Monday, April 7, 2014

Six Years


Today it has been six years since April 7, 2008, when I sat down at a computer in the Student Newspaper office of Major University and typed out my first blog post. Sometimes it's hard to believe so much time has passed; sometimes it's hard to believe how recent it was. Six years in the blink of an eye. A lifetime in six years.

Back then, I was a boy of nineteen, an adolescent with a host of problems that would bedevil, release, and then consume me over the course of the next half-decade. Some of these anniversaries have been happy ones--2009 and 2010 were both joyous occasions. Others, such as last year's, found me at lower points. Today I'm at a median, recovering from the horrible pit into which I fell throughout 2013 but not quite out of the woods yet. I have plans for the future and will act upon them soon.

So, for those of you who don't know or would like to be reacquainted, my name is BB. I am a twenty-five-year-old college graduate pursuing work in public relations, and by this summer will be either engaged in a job in that field or in graduate school.

- GIVEN INFORMATION
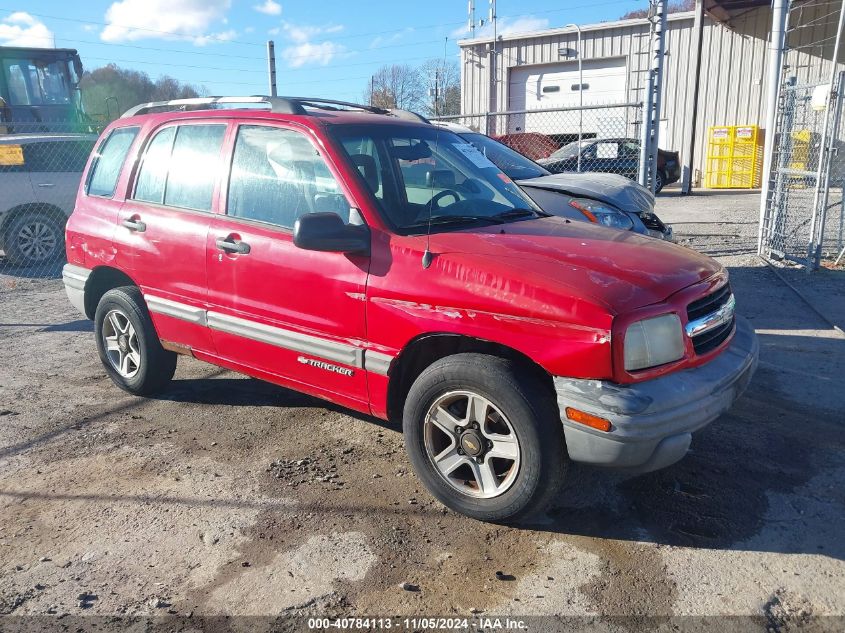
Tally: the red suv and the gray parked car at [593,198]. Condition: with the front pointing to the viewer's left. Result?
0

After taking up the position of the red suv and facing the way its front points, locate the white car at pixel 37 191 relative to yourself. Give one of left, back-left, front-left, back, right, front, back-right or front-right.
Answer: back

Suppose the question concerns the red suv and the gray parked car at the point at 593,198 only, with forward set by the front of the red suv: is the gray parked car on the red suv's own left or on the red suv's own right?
on the red suv's own left

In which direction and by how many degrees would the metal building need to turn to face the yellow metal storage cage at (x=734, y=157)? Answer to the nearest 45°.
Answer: approximately 90° to its left

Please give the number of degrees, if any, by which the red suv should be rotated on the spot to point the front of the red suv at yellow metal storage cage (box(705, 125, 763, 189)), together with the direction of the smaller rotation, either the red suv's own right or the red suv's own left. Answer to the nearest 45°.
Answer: approximately 90° to the red suv's own left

- ACTIVITY LIST
A: In the blog post, where was the writer when typing out the first blog post?
B: Say whether each statement agrees with the blog post, answering yes or no and quoting the deciding words: (i) The first blog post was written on April 7, 2008. (ii) The 2009 and 2010 anniversaries were low points for the writer. (iii) The writer is pursuing work in journalism.
C: Summarize the blog post in two sentences.

- ANSWERS FOR EACH ITEM
A: At a computer in the Student Newspaper office of Major University.

B:
(i) Yes: "six years since April 7, 2008, when I sat down at a computer in the Student Newspaper office of Major University and typed out my first blog post"
(ii) No: "2009 and 2010 were both joyous occasions"
(iii) No: "I am a twenty-five-year-old college graduate pursuing work in public relations"

C: The writer marks six years since typing a first blog post on April 7, 2008, at nineteen, and notes that some anniversaries were joyous while others, such as the previous year's, came at low points. Now recovering from a bad 2013, the writer, BB, is a twenty-five-year-old college graduate pursuing work in public relations and expects to be in a job in that field or in graduate school by summer.